## Cosa fare 1
Rispondi a queste domande sul testo delle Confraternite:
(a) Chi deve firmare la domanda per ottenere la dispensa?
(b) Quali sono gli organi della Confraternita?
(c) Quanti presenti servono perché l'Assemblea sia valida in seconda convocazione?
## Cosa fare 2
Ripeti parola per parola il testo delle Confraternite. Comincia dalle parole "La domanda per" e fermati dopo "poste da questi.".
## Cosa fare 3
Scrivi il seguito del testo delle Confraternite, partendo subito dopo l'ultima frase.

## Testo da studiare
+++++
Per ottenere tale dispensa si richiede :

a) che alla processione partecipi la Confraternita che reca il crocifisso;

b) che la Confraternita svolga regolarmente la propria attività secondo gli statuti, con particolare attenzione alla partecipazione alle pratiche religiose, alle manifestazioni indette dal Priorato e sia in regola con il versamento delle quote statutarie;

e) che la domanda sia firmata dal Parroco della parrocchia dove si svolge la processione.

La domanda per ottenere il permesso di partecipazione alla processione va presentata al Responsa-bile per le Confraternite o suo Delegato, il quale verificherà la idoneità delle singole Confraternite secondo quanto stabilito al punto b).

Se il crocifisso viene portato fuori parrocchia senza l'autorizzazione di cui sopra, la Confraternita perde il diritto di trasportare i propri crocifissi sia in parrocchia che fuori fino a che non sia reinte-grata nel diritto dall'Ordinario o da un suo Delegato, osservate le condizioni poste da questi.

 

(6) Alla presentazione della domanda verrà versata la quota stabilita dal Priorato per i diritti di cancelleria e di Curia.

Nota:

Allo scopo di agevolare le Confraternite nel preparare le processioni, è riportato in appendice l'ordine cui si dovranno

attenere, tenuto conto delle varie componenti presenti.

 

CAPITOLO VIII  -  ORGANI DELLA CONFRATERNITA

 

20    ORGANI DELLA CONFRATERNITA

Gli organi della Confraternita sono :

a) l'Assemblea degli iscritti,

b) il Consiglio Direttivo

e) il Priore.

 

21    L'ASSEMBLEA

II supremo organismo di governo della Confraternita è l'adunanza generale o Assemblea alla quale possono partecipare tutti gli iscritti della Confraternita. L'assemblea è valida in prima convocazione con la presenza di almeno la metà dei confratelli; in seconda convocazione, qualunque sia il numero dei presenti.

All'Assemblea spetta :

a) l'elezione del Priore, del Vice Priore e dei Consiglieri;

b) la delibera delle linee programmatiche di indole generale circa la vita della Confraternita;

e) l'approvazione del bilancio consuntivo della Confraternita, vistato dai Revisori dei conti;

d) l'approvazione degli atti di straordinaria amministrazione;

e) l'accettazione di donazioni e lasciti testamentari;

f) l'indicazione della quota annuale.
+++++
Voci tratte da una raccolta:
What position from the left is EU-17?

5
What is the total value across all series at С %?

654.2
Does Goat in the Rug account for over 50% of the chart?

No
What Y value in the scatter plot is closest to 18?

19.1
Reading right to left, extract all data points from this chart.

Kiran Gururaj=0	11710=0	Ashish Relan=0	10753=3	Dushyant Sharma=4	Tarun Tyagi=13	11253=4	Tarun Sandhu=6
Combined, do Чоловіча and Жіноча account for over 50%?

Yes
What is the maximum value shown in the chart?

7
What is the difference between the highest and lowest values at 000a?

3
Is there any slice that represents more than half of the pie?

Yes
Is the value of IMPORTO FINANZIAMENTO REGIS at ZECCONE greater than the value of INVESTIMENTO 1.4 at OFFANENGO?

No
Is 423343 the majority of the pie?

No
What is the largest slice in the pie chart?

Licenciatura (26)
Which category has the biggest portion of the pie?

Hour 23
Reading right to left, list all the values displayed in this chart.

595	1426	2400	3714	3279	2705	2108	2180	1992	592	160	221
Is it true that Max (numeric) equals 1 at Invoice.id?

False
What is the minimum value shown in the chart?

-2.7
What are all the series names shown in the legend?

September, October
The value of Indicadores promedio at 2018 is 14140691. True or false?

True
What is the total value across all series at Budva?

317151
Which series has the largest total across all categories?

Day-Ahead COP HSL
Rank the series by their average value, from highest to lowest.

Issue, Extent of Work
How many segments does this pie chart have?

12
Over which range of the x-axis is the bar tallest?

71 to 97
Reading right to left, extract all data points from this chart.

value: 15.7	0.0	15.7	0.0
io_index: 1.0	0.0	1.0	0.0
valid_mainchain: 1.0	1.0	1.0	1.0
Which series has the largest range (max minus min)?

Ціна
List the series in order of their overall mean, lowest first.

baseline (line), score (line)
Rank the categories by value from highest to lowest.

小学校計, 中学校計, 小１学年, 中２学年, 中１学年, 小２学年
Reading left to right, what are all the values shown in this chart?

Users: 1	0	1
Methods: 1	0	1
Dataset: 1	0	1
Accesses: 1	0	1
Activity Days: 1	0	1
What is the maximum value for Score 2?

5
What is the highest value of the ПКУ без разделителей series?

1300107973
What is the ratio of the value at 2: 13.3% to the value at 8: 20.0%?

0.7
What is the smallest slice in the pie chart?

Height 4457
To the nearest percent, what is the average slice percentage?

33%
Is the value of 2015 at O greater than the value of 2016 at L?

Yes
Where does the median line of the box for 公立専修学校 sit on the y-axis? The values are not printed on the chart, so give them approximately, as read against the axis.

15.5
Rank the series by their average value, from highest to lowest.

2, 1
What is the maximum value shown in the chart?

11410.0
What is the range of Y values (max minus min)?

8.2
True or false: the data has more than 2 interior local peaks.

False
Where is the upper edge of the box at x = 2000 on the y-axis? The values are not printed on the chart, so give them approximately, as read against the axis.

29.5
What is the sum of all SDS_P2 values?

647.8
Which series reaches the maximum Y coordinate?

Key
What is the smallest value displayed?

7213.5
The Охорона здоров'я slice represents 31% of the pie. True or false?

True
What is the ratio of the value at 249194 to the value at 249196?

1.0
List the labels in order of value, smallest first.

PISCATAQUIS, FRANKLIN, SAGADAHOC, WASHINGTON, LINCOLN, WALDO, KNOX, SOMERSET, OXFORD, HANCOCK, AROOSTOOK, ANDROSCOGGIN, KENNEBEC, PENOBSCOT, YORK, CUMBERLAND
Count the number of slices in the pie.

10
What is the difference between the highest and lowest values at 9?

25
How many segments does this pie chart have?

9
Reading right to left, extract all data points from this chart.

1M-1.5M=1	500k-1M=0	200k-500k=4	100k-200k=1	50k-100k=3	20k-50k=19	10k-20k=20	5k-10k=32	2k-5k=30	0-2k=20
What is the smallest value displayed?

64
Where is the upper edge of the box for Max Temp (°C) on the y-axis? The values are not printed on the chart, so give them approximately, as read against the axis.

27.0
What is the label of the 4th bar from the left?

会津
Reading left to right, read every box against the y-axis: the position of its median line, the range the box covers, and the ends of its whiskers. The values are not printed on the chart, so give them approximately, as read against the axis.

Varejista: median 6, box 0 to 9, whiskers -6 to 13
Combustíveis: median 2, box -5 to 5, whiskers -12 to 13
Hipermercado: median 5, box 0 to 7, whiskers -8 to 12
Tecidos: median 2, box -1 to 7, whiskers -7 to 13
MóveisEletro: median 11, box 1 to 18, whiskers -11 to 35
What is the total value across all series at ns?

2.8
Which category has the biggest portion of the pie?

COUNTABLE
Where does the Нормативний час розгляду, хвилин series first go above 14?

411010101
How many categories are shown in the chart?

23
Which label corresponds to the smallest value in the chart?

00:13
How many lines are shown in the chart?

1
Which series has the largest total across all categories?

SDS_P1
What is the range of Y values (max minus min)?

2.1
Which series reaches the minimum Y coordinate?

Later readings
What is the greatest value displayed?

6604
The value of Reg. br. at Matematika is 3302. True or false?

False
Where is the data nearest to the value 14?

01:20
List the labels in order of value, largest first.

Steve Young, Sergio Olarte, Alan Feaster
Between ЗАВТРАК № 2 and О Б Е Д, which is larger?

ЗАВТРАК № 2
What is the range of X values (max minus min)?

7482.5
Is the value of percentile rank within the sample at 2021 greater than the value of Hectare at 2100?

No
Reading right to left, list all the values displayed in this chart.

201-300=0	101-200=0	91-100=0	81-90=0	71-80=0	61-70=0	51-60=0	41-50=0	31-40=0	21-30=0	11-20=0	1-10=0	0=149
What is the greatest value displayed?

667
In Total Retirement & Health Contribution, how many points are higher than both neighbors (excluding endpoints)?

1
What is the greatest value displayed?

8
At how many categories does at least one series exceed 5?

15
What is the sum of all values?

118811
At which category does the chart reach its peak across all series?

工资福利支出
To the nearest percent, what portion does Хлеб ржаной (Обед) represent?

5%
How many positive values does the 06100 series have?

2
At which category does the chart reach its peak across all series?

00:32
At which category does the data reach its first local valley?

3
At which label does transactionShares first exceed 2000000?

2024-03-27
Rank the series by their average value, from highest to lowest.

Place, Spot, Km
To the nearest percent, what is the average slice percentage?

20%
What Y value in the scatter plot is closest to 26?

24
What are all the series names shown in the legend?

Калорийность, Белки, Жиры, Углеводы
+++++
## Risultato dell'esercizio 1
(a) Il Parroco della parrocchia dove si svolge la processione.
(b) L'Assemblea degli iscritti, il Consiglio Direttivo e il Priore.
(c) Qualunque numero: in seconda convocazione l'Assemblea è valida qualunque sia il numero dei presenti.

## Risultato dell'esercizio 2
La domanda per ottenere il permesso di partecipazione alla processione va presentata al Responsa-bile per le Confraternite o suo Delegato, il quale verificherà la idoneità delle singole Confraternite secondo quanto stabilito al punto b).

Se il crocifisso viene portato fuori parrocchia senza l'autorizzazione di cui sopra, la Confraternita perde il diritto di trasportare i propri crocifissi sia in parrocchia che fuori fino a che non sia reinte-grata nel diritto dall'Ordinario o da un suo Delegato, osservate le condizioni poste da questi.

## Risultato dell'esercizio 3
 

22    CONVOCAZIONE ASSEMBLEA

1) L'Assemblea si riunirà almeno una volta l'anno e sarà convocata e presieduta dal Priore.

2) La convocazione deve avvenire mediante avviso pubblico almeno dieci giorni prima della data stabilita.

3) L'Assemblea potrà essere convocata anche su deliberazione del Consiglio Direttivo o su richiesta di almeno un terzo dei membri della Confraternita.

4) L'Assemblea delibera a maggioranza semplice dei voti espressi. Le delibere avverranno in modo palese.

Nel caso in cui l'Assemblea non sia in grado di provvedere alle elezioni delle cariche sociali o la Confraternita rimanga priva della propria direzione, il Priorato nomina un Commissario pro tempore con funzioni di governo ordinario e straordinario, (vedi art.16, dello Statuto del Priorato).

 

23    CONSIGLIO DIRETTIVO

II Consiglio è formato dal Priore, dal Vice Priore, dal Segretario, dal Tesoriere (definiti anche Ufficiali) e da due a sei Consiglieri eletti; ad esso partecipa senza diritto di voto l'assistente ecclesiastico.

1. Il consiglio direttivo collabora con il Priore nel governo ordinario della Confraternita, attuando le linee programmatiche date dall'Assemblea e attenendosi alle norme del diritto in generale e del presente Statuto;

2. delibera l'ammissione dei nuovi iscritti, l'espulsione e la riammissione dei confratelli, nomina i priori emeriti e i confratelli emeriti;

3. designa i confratelli per incarichi particolari ad actum,  tra cui il Maestro dei novizi;

4. approva il bilancio preventivo da presentare all'Assemblea;

5. cura il versamento entro il mese di marzo di ciascun anno a favore del Priorato della quota statutaria, stabilita a seconda dell'importanza e della situazione economica della Confraternita.

6. Il Consiglio si riunirà almeno due volte l'anno e può essere convocato solo dal Priore.

7. La riunione del Consiglio è valida in presenza della maggioranza dei suoi membri

8. Il Consiglio decide a maggioranza dei presenti; in caso di parità il Priore ha diritto a voto doppio.

9. Nomina i revisori dei conti e il tesoriere.